**Instructions for the task**
An exact copy, beginning at the line containing "thumb cmc: (540, 635)" and ending at the final line of the records that follow, is the answer; it has no pictures and no other text.

Given data below:

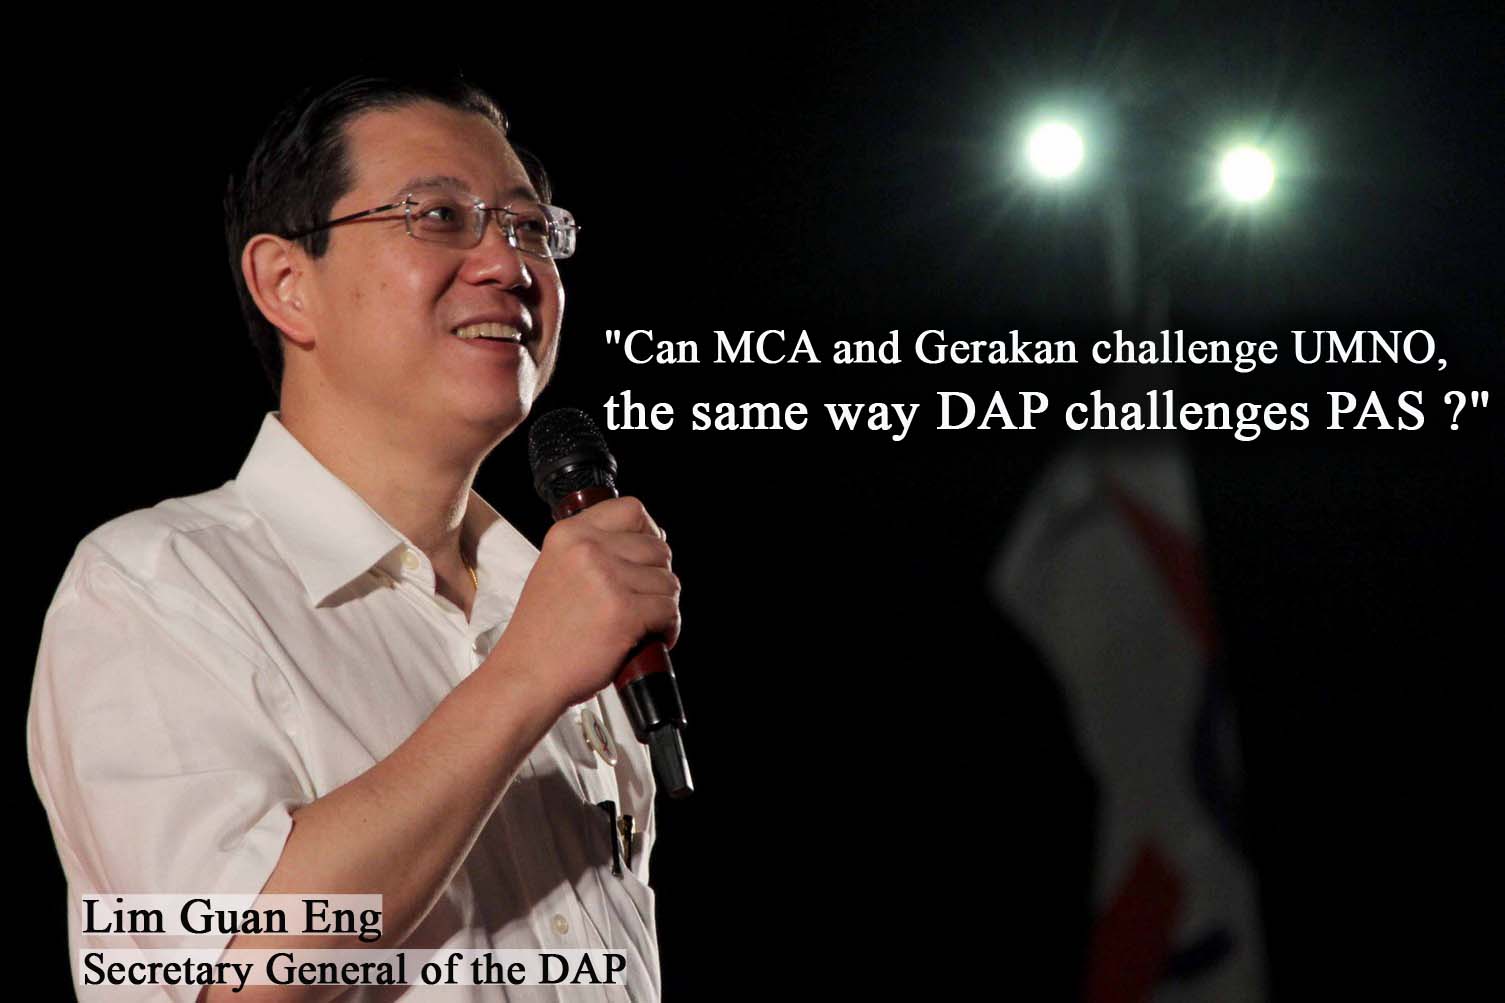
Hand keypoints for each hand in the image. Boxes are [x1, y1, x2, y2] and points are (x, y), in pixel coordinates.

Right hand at [489, 497, 679, 712]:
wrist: (525, 676)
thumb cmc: (540, 635)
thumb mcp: (554, 571)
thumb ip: (590, 552)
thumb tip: (642, 545)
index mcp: (568, 534)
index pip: (631, 509)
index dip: (649, 532)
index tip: (648, 555)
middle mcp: (587, 549)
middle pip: (657, 547)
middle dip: (658, 577)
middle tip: (646, 600)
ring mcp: (607, 578)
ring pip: (667, 581)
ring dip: (664, 605)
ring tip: (646, 623)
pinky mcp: (624, 611)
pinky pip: (669, 610)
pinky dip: (668, 628)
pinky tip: (651, 637)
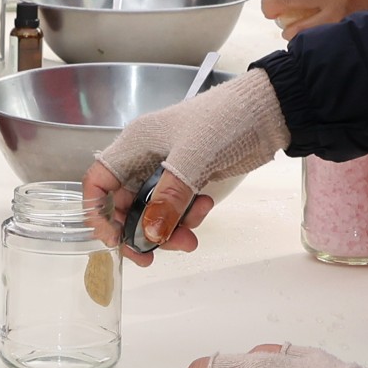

End of Given data.

**Problem solution**
thumb cmc: (540, 635)
thumb mcp: (554, 571)
thumb ip: (590, 552)
thumb tip: (642, 545)
index mcp: (568, 534)
index pip: (631, 509)
index dip: (649, 532)
index tip: (648, 555)
middle mcp: (587, 549)
middle pip: (657, 547)
middle dip: (658, 577)
middle tip: (646, 600)
ring mcp: (607, 578)
ring pip: (667, 581)
ring dip: (664, 605)
ring tip: (646, 623)
pinky mcp: (624, 611)
pinky pip: (669, 610)
pinky dip: (668, 628)
pinky tip: (651, 637)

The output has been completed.